I would also not be too concerned that DD is just ‘keeping you happy’ so you pay for things. I think you have done an amazing job with your daughter evidenced by the fact that she is in college, she is paying her way, and doesn’t seem to be pounding you with tall tales and true to get money – as my DD does! Your DD seems to be able to stick to the agreement you came to and keeps her end of the bargain.
There is a lot to be thankful for – the fact that DD is now on medication is another good thing because it can lessen the side symptoms of BPD and raise the bar at which they are triggered.
The issue at the moment is anxiety about Christmas gathering. You have probably gathered by reading the posts here that these times are often when the stress is too much for the emotional rollercoaster of BPD and it all breaks out!
There was a great post here a short while back where the family of a bpd adult child were working on how to ‘make it work’ for the bpd one so that they didn’t lose it etc and then feel bad about losing it.
They worked out several things they could do including:
Shortening the timeframe: they realised that holding things together for a long time was very stressful for the person so they made it shorter
Taking turns to engage: instead of more ‘general’ chat, they would engage one-to- one
Keeping things low key
It is pretty natural that you and your other DD are feeling anxious and this will build up. Personally I think BPD folk pick up on this and become slightly on ‘high alert’ for interpreting anything as a criticism of themselves.

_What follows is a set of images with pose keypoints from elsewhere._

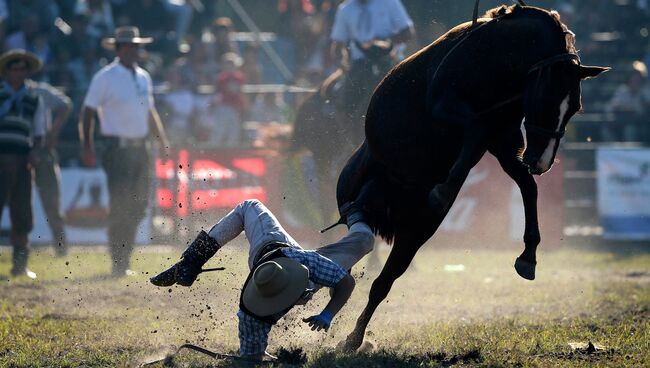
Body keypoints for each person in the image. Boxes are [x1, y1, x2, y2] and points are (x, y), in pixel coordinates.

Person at [150, 197, 375, 361]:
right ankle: (357, 215)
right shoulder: (254, 314)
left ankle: (189, 264)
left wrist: (327, 314)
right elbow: (252, 359)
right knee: (364, 239)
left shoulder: (254, 311)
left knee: (249, 206)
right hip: (294, 271)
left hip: (275, 253)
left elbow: (252, 357)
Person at [78, 26, 170, 276]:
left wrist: (161, 141)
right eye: (129, 46)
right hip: (116, 150)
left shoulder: (143, 77)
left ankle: (123, 256)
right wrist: (87, 145)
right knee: (120, 205)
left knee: (139, 206)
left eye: (136, 46)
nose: (134, 50)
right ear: (119, 49)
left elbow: (149, 112)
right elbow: (88, 112)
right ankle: (119, 261)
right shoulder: (105, 77)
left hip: (141, 148)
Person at [0, 49, 47, 279]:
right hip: (0, 157)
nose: (18, 72)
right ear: (7, 71)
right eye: (14, 68)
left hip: (21, 160)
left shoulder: (33, 98)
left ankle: (20, 265)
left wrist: (35, 152)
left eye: (22, 69)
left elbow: (39, 131)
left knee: (22, 212)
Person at [329, 0, 414, 117]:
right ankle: (348, 132)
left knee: (411, 95)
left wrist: (384, 43)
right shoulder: (345, 9)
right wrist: (343, 65)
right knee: (343, 101)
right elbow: (338, 43)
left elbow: (408, 32)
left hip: (390, 61)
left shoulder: (389, 3)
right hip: (360, 65)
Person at [27, 78, 73, 257]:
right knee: (18, 203)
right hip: (15, 151)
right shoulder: (5, 92)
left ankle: (61, 248)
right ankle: (21, 250)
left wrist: (53, 130)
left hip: (43, 152)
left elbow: (66, 105)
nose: (18, 71)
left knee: (52, 203)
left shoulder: (40, 91)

The calmer you can be can be the best opportunity for things to go smoothly. Decide also to keep that calm even if DD does get triggered and ‘explodes’. If you hold off from engaging it can give the person time for their emotions to settle; engage and they will increase often.
All this is easy to say, not so easy to do. The situation is challenging, but there are many positive things happening that I think are due to the care and love you have given your daughters.